---- GIVEN DATA

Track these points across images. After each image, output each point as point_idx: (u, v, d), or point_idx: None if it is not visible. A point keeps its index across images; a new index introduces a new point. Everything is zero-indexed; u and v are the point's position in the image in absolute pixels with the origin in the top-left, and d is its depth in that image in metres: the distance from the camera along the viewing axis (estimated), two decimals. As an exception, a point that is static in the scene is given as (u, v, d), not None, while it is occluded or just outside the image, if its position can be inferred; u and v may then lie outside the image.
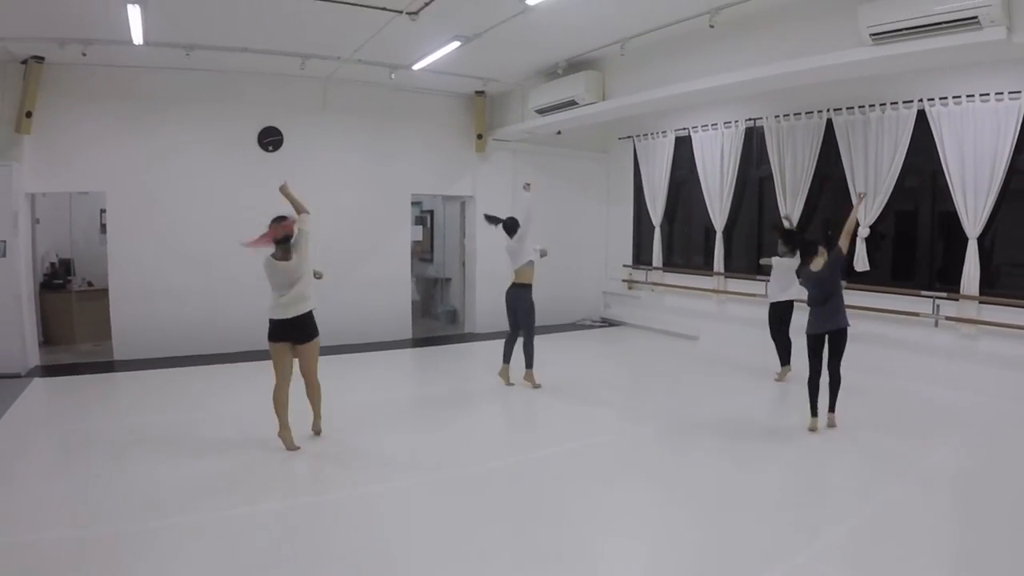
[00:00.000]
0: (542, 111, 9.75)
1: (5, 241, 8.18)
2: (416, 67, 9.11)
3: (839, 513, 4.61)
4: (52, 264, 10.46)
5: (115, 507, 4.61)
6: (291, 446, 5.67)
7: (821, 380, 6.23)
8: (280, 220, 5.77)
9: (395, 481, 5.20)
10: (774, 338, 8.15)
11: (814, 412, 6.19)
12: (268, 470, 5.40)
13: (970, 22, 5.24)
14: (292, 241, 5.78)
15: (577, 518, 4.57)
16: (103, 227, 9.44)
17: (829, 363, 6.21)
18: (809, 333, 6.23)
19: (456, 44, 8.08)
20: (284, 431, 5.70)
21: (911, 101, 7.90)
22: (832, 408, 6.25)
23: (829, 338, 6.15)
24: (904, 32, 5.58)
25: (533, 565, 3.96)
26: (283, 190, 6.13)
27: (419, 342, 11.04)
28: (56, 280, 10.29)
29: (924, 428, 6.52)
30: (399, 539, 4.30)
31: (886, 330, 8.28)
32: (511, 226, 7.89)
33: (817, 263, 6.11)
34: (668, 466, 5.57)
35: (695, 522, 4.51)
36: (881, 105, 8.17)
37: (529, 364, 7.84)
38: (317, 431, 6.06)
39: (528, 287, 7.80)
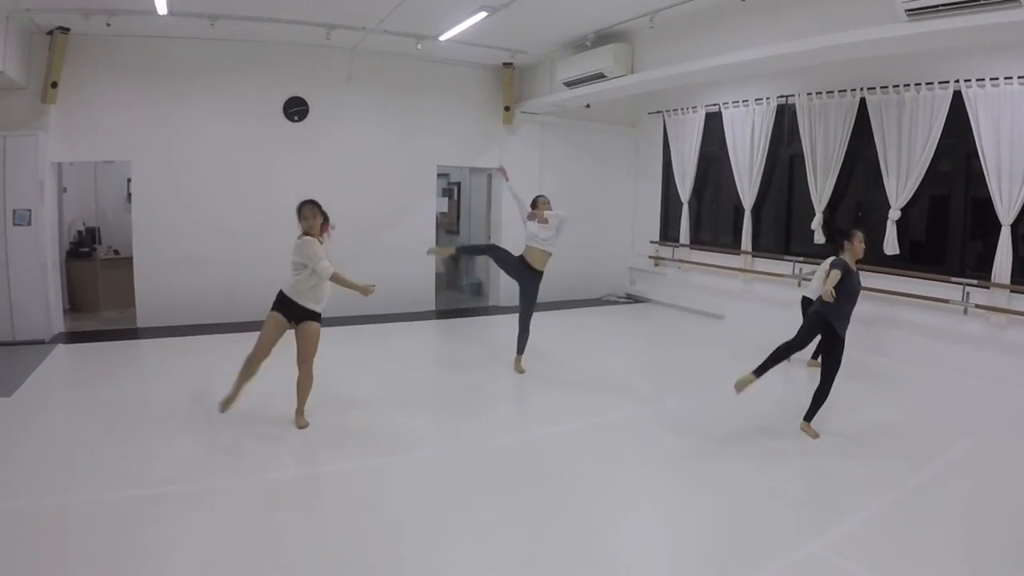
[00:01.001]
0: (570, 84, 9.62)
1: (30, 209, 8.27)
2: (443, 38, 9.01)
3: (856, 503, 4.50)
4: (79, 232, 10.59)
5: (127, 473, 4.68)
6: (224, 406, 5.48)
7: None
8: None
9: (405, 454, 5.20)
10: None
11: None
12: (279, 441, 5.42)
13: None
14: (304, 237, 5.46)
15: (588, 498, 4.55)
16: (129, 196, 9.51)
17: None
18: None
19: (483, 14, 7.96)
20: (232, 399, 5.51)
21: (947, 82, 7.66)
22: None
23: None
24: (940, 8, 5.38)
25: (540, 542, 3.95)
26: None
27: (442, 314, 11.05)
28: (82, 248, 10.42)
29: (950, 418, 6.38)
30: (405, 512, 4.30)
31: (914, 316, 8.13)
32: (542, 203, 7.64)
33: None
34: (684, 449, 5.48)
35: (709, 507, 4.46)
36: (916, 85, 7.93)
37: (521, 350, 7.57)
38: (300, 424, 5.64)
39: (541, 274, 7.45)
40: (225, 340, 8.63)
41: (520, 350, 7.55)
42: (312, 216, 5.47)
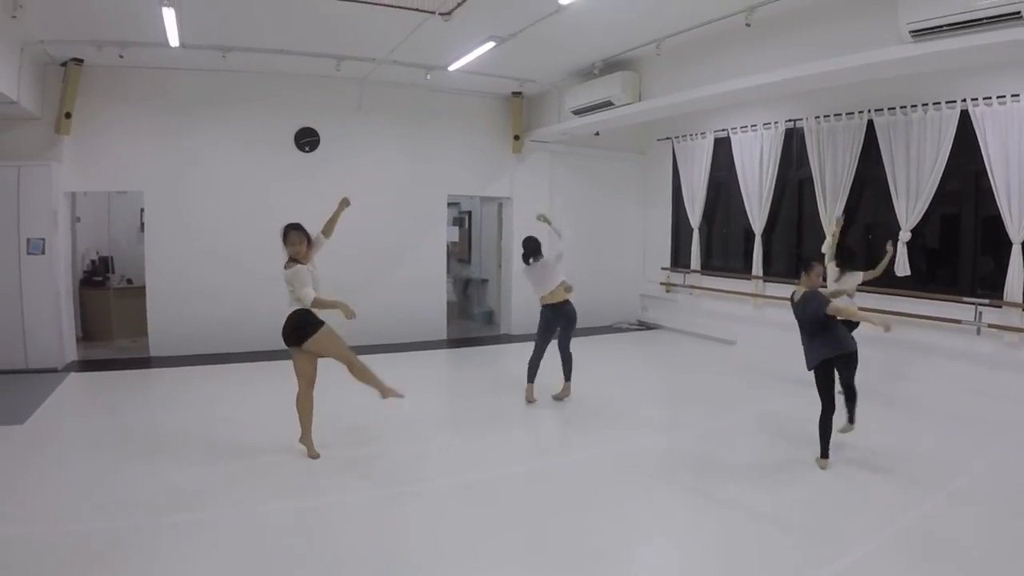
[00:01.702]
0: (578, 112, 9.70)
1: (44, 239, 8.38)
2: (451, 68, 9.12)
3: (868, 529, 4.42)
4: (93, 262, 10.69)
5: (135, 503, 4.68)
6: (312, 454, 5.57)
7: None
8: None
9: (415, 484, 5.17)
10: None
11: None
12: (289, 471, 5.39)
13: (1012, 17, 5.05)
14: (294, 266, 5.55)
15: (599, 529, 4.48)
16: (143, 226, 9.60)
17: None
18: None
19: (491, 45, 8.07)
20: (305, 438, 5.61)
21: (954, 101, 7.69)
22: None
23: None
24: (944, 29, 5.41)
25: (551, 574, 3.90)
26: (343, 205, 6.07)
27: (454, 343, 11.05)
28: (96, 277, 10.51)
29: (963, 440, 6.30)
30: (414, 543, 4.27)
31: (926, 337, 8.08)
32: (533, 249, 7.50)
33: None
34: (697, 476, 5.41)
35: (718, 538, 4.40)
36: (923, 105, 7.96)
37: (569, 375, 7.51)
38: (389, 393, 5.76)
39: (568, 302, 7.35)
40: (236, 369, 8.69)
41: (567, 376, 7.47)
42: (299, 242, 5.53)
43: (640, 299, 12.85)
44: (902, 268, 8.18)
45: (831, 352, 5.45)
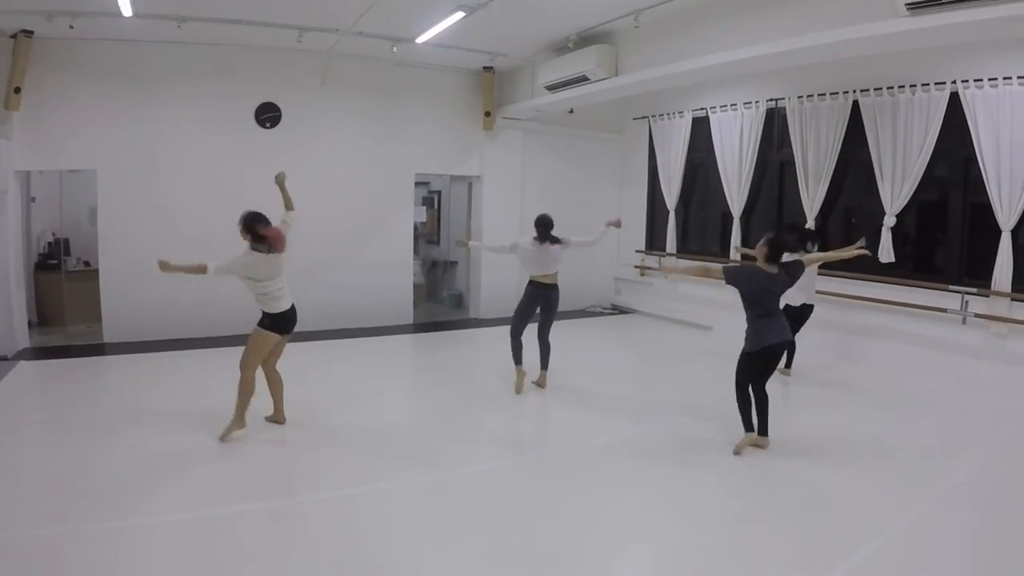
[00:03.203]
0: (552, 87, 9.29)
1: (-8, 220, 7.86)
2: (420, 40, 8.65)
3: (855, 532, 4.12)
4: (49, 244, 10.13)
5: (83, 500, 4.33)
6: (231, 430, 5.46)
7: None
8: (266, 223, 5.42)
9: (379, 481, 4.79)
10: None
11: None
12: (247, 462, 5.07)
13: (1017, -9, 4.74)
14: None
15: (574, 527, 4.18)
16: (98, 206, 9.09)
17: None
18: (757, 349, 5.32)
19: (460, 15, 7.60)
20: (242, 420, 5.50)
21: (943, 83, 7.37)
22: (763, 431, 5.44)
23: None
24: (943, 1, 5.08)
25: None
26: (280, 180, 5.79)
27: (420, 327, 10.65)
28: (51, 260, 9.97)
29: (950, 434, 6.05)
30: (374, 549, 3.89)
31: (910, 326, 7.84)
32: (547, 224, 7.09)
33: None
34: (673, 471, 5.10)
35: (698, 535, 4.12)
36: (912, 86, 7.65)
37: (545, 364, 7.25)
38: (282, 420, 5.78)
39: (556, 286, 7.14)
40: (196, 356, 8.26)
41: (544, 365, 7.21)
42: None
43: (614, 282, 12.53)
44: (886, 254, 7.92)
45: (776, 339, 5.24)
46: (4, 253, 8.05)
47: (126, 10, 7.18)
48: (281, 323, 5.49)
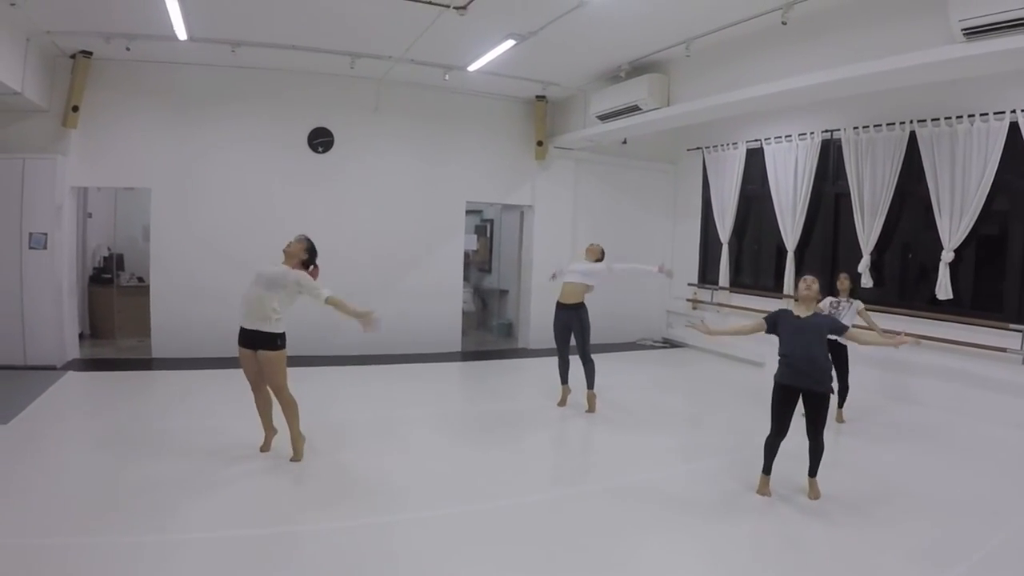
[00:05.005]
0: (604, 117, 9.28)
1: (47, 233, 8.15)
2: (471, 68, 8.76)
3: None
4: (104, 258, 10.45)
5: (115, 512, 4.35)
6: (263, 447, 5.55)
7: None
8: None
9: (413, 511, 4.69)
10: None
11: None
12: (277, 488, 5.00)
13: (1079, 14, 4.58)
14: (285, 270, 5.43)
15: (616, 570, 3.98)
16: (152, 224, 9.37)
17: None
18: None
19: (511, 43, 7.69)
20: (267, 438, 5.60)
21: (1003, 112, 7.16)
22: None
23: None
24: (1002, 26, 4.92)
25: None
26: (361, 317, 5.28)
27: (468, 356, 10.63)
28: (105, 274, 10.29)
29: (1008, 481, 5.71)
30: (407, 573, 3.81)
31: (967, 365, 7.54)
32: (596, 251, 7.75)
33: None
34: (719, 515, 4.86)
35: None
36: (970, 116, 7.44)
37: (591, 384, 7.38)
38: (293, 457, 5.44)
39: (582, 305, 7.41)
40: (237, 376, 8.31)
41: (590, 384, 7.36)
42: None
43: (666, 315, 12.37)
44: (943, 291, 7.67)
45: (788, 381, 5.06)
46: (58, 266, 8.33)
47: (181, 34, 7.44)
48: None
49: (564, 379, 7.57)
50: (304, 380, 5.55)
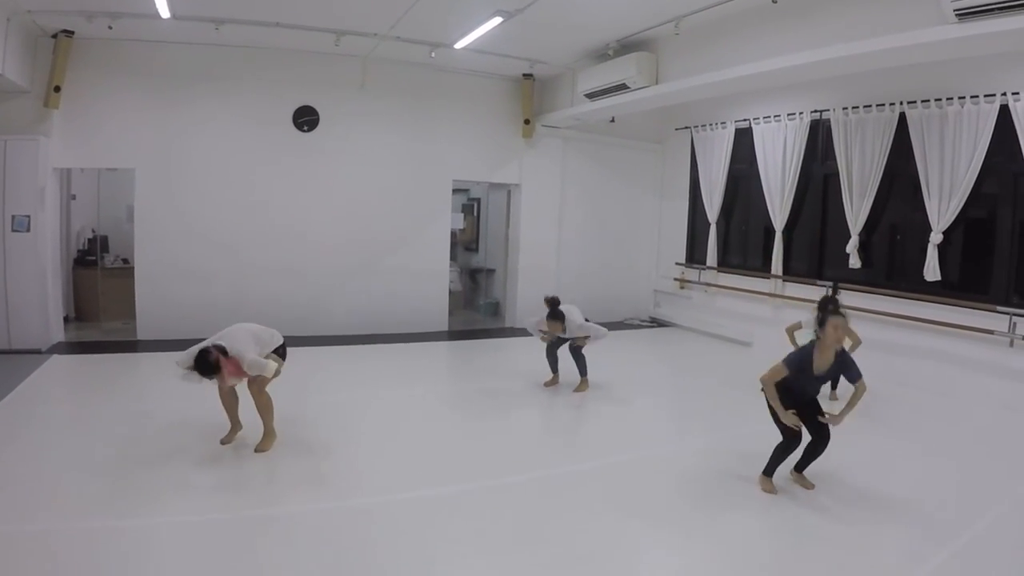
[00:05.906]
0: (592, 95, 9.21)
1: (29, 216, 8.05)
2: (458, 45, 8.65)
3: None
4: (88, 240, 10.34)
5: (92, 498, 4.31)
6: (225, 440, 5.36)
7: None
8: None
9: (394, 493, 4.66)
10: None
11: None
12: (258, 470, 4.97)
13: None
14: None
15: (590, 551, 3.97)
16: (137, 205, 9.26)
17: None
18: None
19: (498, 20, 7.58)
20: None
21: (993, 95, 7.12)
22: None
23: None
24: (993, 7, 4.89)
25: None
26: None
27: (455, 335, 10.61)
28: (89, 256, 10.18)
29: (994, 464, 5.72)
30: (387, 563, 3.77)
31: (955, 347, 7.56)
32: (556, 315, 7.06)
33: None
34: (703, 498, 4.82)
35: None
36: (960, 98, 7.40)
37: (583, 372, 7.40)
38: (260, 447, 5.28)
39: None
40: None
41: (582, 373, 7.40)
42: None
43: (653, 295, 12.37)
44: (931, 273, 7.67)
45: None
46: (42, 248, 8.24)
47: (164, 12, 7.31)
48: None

--------

## TASK ITEM
Among the records above, extract exactly the lines from the line with "5: (115, 507, 4.61)" to the line with "16: (103, 227, 9.44)", both lines included, and leave out the rest.

## EXERCISE SOLUTION
5: (115, 507, 4.61)
6: (291, 446, 5.67)
7: (821, 380, 6.23)
8: (280, 220, 5.77)
9: (395, 481, 5.20)
10: (774, 338, 8.15)
11: (814, 412, 6.19)
12: (268, 470, 5.40)
13: (970, 22, 5.24)
14: (292, 241, 5.78)
15: (577, 518, 4.57)
16: (103, 227, 9.44)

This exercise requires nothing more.